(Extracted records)
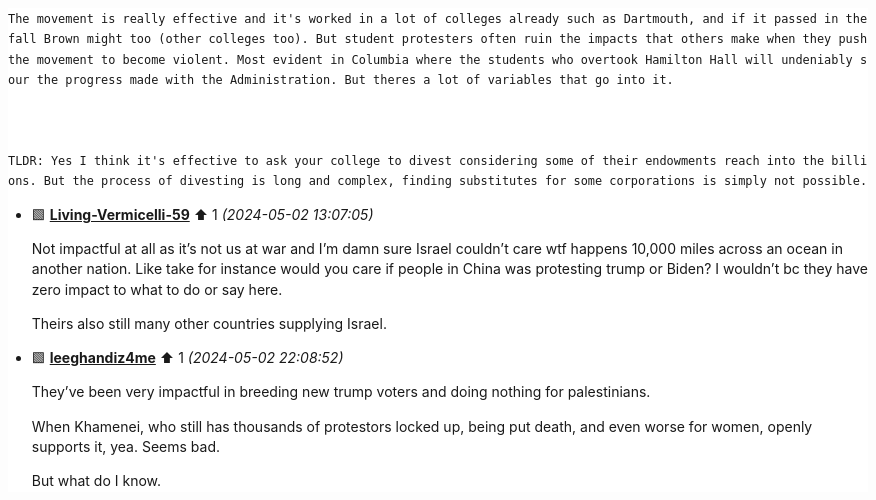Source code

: 	The movement is really effective and it's worked in a lot of colleges already such as Dartmouth, and if it passed in the fall Brown might too (other colleges too). But student protesters often ruin the impacts that others make when they push the movement to become violent. Most evident in Columbia where the students who overtook Hamilton Hall will undeniably sour the progress made with the Administration. But theres a lot of variables that go into it.

	  

	TLDR: Yes I think it's effective to ask your college to divest considering some of their endowments reach into the billions. But the process of divesting is long and complex, finding substitutes for some corporations is simply not possible.

* 🟩 **[Living-Vermicelli-59](https://www.reddit.com/user/Living-Vermicelli-59)** ⬆️ 1 _(2024-05-02 13:07:05)_

	Not impactful at all as it’s not us at war and I’m damn sure Israel couldn’t care wtf happens 10,000 miles across an ocean in another nation.  Like take for instance would you care if people in China was protesting trump or Biden? I wouldn’t bc they have zero impact to what to do or say here. 

	Theirs also still many other countries supplying Israel.

* 🟩 **[leeghandiz4me](https://www.reddit.com/user/leeghandiz4me)** ⬆️ 1 _(2024-05-02 22:08:52)_

	They’ve been very impactful in breeding new trump voters and doing nothing for palestinians. 

	When Khamenei, who still has thousands of protestors locked up, being put death, and even worse for women, openly supports it, yea. Seems bad. 

	But what do I know.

* _Instructions for the task_
Go to the line with "1 _(2024-05-02 22:08:52)_" in the entries above and repeat every line from there through the line with "They’ve been very", exactly and with no other text.

* _Reply_
* 🟩 **[leeghandiz4me](https://www.reddit.com/user/leeghandiz4me)** ⬆️ 1 _(2024-05-02 22:08:52)_

	They’ve been very impactful in breeding new trump voters and doing nothing for palestinians. 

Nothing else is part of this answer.